- 2 3/4 pounds acorn squash, peeled (see note), halved, seeded, and cut into roughly 1/2-inch dice (about 4 cups)
- 3 tablespoons butter, melted
- 1/2 teaspoon ground cinnamon
- 1/4 teaspoon ground nutmeg
- 1/2 teaspoon salt
- 2 tablespoons butter
- 1/3 cup diced red onion (small dice)
- 1/4 teaspoon freshly ground white pepper
- 2 Fuji or Gala apples, cut into roughly 1/2-inch dice (about 2 cups)
- 1/2 cup chicken stock or canned low-sodium chicken broth
- 1 teaspoon chopped fresh thyme leaves
- Preheat the oven to 450°F. Line a small baking sheet with parchment paper.
- In a medium bowl, toss the squash with the melted butter, cinnamon, nutmeg, and 1/4 teaspoon of the salt. Transfer the squash to the prepared baking sheet, and roast in the oven for 15 minutes, or until golden and fork-tender. Remove from the oven and set aside to cool for at least 5 minutes.
- Heat the 2 tablespoons butter in a small saucepan over medium-high heat.
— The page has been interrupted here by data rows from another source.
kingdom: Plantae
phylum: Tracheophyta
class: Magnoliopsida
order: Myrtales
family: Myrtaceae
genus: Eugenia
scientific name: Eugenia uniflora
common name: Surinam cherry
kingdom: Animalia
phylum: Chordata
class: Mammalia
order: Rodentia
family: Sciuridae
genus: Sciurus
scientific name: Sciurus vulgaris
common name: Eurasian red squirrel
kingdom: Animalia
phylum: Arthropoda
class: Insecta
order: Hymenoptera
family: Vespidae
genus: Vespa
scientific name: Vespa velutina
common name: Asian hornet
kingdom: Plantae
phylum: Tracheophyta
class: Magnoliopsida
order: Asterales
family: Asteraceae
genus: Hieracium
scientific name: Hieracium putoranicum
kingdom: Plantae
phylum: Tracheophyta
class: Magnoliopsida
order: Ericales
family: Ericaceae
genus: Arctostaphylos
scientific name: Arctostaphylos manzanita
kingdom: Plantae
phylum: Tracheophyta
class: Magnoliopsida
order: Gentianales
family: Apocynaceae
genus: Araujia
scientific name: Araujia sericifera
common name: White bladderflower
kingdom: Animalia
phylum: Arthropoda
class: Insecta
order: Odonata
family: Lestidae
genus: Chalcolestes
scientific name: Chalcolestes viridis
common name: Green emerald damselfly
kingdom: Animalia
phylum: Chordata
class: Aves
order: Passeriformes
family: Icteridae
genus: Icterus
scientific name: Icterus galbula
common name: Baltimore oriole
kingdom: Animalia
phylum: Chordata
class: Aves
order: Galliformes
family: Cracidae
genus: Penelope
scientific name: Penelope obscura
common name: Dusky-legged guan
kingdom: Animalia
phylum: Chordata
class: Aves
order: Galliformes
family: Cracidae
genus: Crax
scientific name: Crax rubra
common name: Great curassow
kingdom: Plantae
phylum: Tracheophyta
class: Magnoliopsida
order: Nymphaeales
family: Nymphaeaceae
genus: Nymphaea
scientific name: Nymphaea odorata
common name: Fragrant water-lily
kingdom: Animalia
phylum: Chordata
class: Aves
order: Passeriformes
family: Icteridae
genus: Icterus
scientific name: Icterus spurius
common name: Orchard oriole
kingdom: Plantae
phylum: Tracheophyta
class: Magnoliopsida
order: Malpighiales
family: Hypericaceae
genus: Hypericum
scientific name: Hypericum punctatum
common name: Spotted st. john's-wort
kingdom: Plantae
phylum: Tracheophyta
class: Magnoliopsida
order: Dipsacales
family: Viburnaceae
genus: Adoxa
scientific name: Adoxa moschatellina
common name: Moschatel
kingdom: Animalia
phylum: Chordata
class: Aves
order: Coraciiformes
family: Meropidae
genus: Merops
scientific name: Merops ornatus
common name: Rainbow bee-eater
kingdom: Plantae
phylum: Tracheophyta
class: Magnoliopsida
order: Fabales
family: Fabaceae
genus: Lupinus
Add the onion, the remaining 1/4 teaspoon salt, and the pepper and cook until the onion is soft, about 2 minutes. Add the diced apples and the chicken stock, and bring to a simmer. Cook for 5 minutes, or until the apples are barely ten- der. (Don’t cook the apples too long you want them to retain their shape.) Remove from the heat.
- In a medium mixing bowl, combine the roasted squash, the thyme, and the braised apples with their cooking liquid. Toss gently to combine, and serve warm.